- [Extracted text]:

    • Assume that the maximal effects occur when all the receptors are occupied
  • Note: These assumptions are not always true
    • Some drugs are so effective that they don’t need to occupy all receptors to give a maximal effect
    • Receptors that are not needed are called “spare” receptors
  • Drug (D) + Receptor (R) <--> DR -> Effect
    • First arrow: reversible drug-receptor complex (at equilibrium, the forward rate equals the backward rate)
    • Second arrow: Only true if the drug is an agonist
  • Factors involved are:
    • Binding of drug to receptor (AFFINITY)
    • Response due to binding (EFFICACY)
  • Efficacy is the “measure of effectiveness of a drug in producing a maximum response”.
  • Dose-response
    • Theorem: the dose at which the drug has 50% of its max effect is equal to K_D
    • Proof: See http://www.chm.davidson.edu/erstevens/dose-response/dose.html
    • ED_50 is the effective dose at which 50% of the maximum effect is observed (used for humans and animals). EC_50 is the effective concentration at which the maximum effect is observed (used for cells/organs)
      • K_D is a binding constant and refers to receptor binding sites
      • Assumed: the effect is proportional to receptor occupancy and maximal effect occurs when all receptors are occupied (the classical law of Pharmacology)
      • Then (AND ONLY THEN) does K_D become the ED_50 (i.e. the dose that produces a 50% effect)
    • Log Dose-response curve
      • Taking the log of the dose axis (to get log dose) makes about 75% of the range into an approximately linear curve.

- [Parts of the exercise]:
• a. According to the drug-receptor notes, what are receptors called when a drug does not need them to produce a maximal effect?
• b. Pick up the drug-receptor notes after their last sentence and extend them in the same bulleted style.
The items come from a separate source, unrelated to the drug-receptor notes.

- [Records provided]:
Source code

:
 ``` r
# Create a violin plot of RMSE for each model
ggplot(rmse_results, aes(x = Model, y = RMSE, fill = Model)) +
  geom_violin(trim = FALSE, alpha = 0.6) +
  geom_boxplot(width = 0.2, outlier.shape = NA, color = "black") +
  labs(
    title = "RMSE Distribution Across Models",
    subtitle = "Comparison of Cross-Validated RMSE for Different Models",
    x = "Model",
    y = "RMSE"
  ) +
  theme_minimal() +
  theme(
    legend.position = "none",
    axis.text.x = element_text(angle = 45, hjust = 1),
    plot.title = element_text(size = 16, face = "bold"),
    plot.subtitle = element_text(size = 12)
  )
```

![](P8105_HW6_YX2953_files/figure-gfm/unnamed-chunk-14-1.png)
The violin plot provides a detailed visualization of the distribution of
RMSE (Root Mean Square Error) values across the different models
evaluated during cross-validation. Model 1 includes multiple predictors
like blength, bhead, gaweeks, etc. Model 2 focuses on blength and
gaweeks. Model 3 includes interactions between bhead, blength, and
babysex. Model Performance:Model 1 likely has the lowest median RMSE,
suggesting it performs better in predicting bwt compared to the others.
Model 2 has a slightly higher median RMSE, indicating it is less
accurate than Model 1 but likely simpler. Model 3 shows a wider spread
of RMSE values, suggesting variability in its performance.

- [Answers provided]:
• a. They are called "spare" receptors.

• b.
      • This makes it easier (and more accurate) to get the ED_50.
    • We use ED_50 because ED_100 approaches a limit, where the curve plateaus and ∆(dose) has a very small ∆(maximal effect) in the limit.
      • ED_50 is used to compare potencies of different drugs (i.e. to compare the efficacy of drugs)
        • Lower ED_50 means greater potency
  • Potency vs Efficacy
    • Potency:
      • A measure of the drug dosage needed to produce a particular therapeutic effect
      • It is determined by the strength of binding of a drug to a receptor or the receptor affinity for the drug AND the efficacy of the drug
      • Potency = f(efficacy, affinity)
    • Efficacy:
      • Is a measure of the effectiveness of a drug in producing a maximum response
      • Full agonists have high efficacy.
      • Antagonists have no efficacy
    • Antagonists w.r.t. Potency and Efficacy:
      • Can have potency
      • NEVER have efficacy (can never produce a response)
      • Note that agonists have both.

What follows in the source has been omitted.